| Task directions |
Word for word, reproduce each line of the data below, omitting every image.

| Raw data |
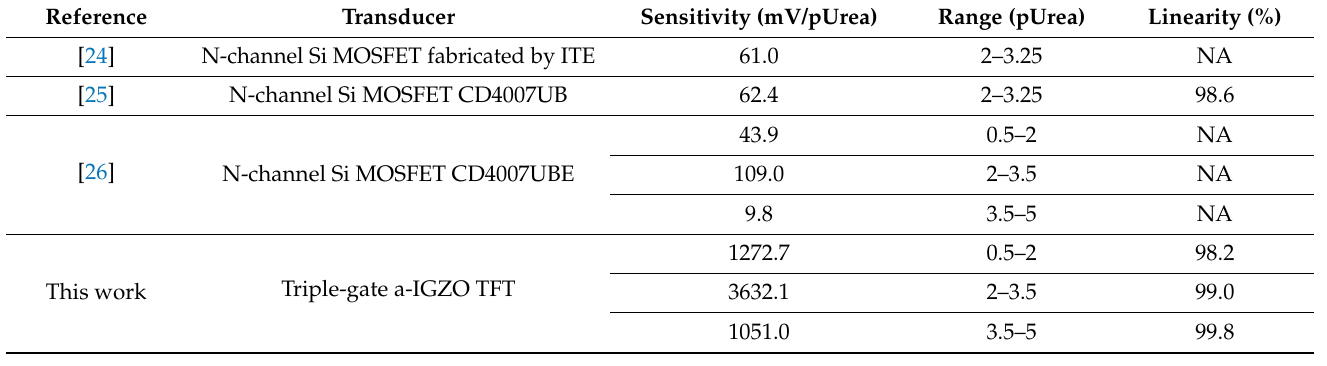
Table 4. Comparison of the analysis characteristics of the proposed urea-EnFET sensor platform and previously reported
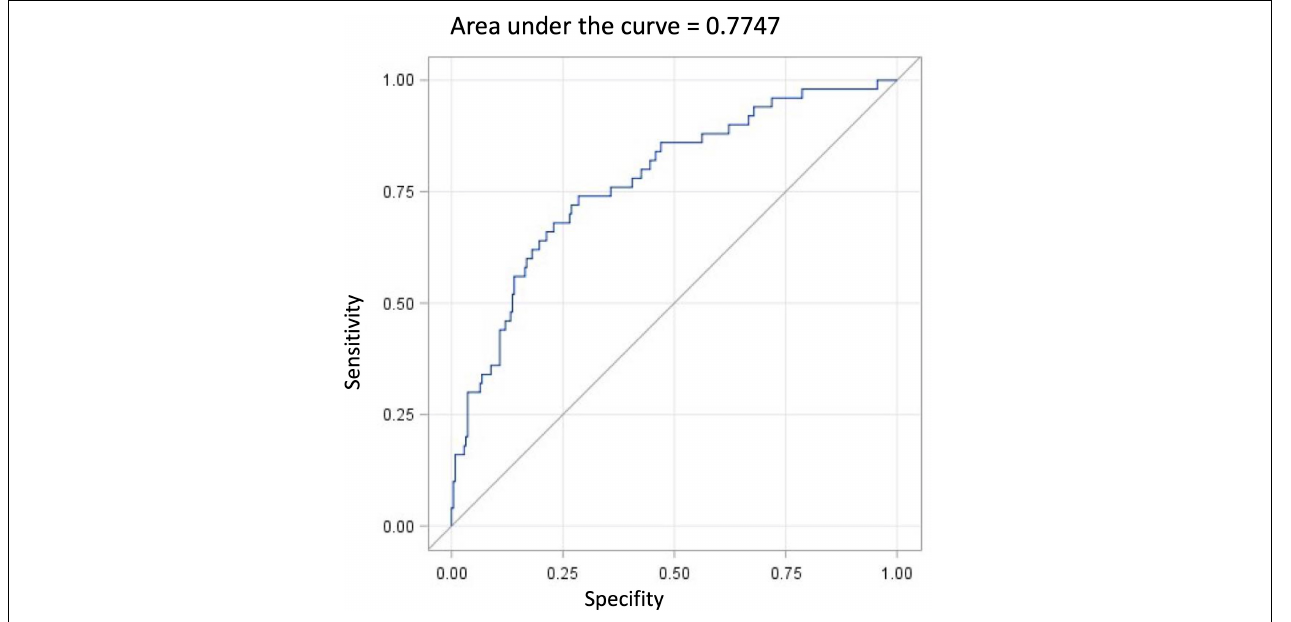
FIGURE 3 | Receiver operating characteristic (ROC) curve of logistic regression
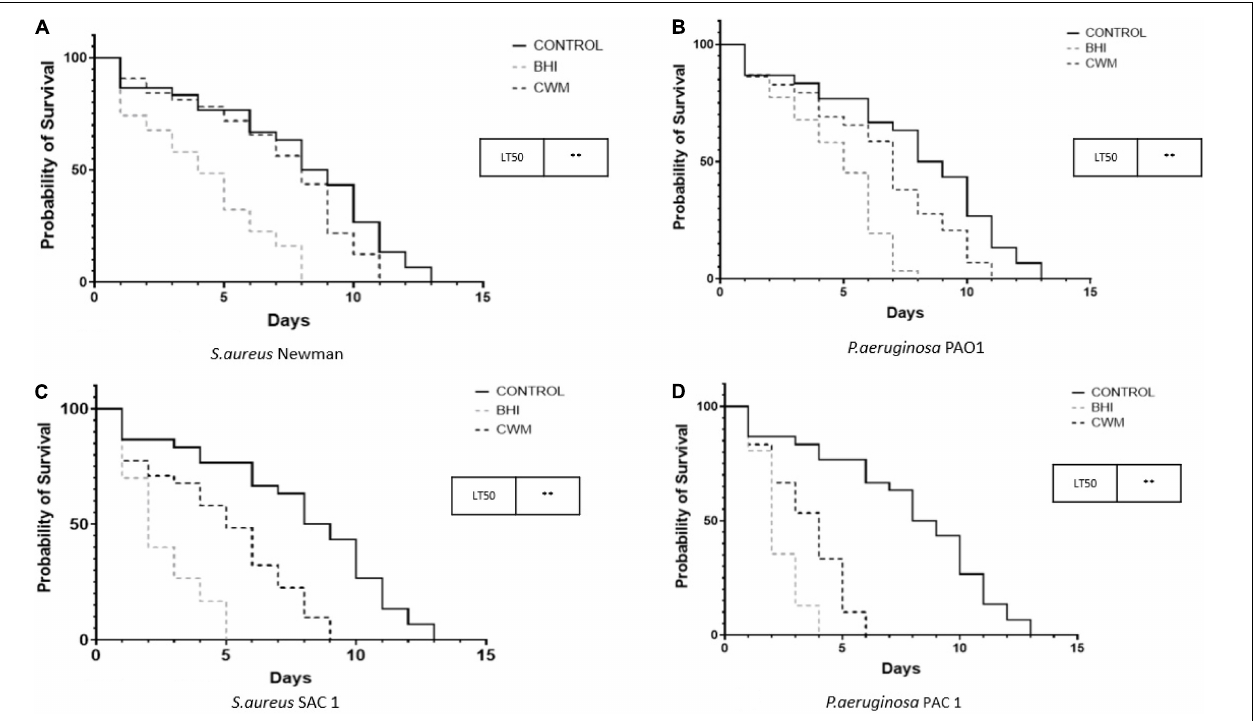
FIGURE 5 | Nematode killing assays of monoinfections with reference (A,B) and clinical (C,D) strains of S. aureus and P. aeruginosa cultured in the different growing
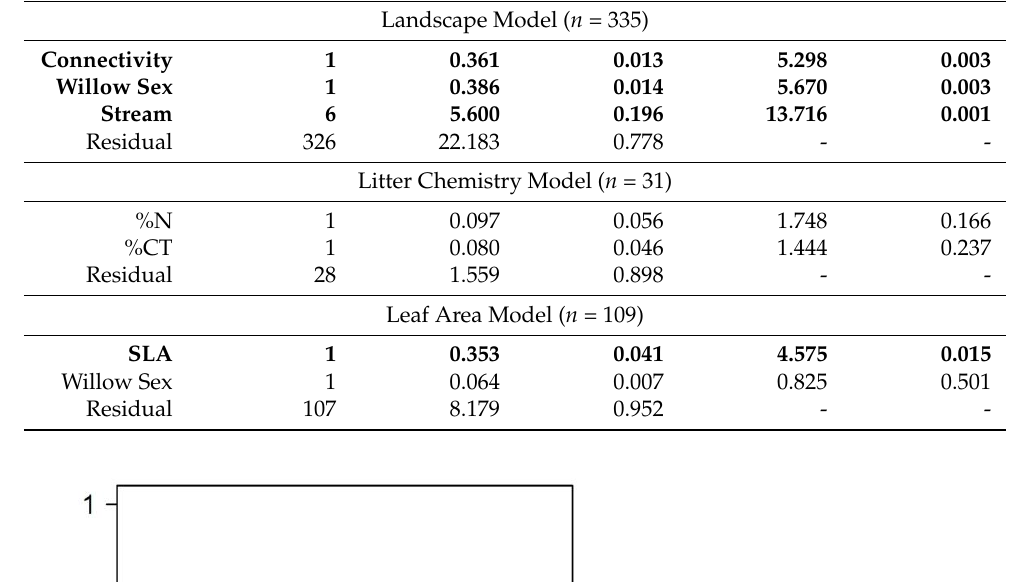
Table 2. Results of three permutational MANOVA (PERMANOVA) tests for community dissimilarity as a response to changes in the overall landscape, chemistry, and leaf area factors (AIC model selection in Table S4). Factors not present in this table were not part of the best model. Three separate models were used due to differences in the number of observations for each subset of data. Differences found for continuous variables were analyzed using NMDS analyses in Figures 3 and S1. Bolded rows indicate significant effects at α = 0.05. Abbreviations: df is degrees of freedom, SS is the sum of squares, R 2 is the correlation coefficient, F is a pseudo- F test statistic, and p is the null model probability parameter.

| Solution to this task |
Table 4. Comparison of the analysis characteristics of the proposed urea-EnFET sensor platform and previously reported
FIGURE 3 | Receiver operating characteristic (ROC) curve of logistic regression
FIGURE 5 | Nematode killing assays of monoinfections with reference (A,B) and clinical (C,D) strains of S. aureus and P. aeruginosa cultured in the different growing
Table 2. Results of three permutational MANOVA (PERMANOVA) tests for community dissimilarity as a response to changes in the overall landscape, chemistry, and leaf area factors (AIC model selection in Table S4). Factors not present in this table were not part of the best model. Three separate models were used due to differences in the number of observations for each subset of data. Differences found for continuous variables were analyzed using NMDS analyses in Figures 3 and S1. Bolded rows indicate significant effects at α = 0.05. Abbreviations: df is degrees of freedom, SS is the sum of squares, R 2 is the correlation coefficient, F is a pseudo- F test statistic, and p is the null model probability parameter.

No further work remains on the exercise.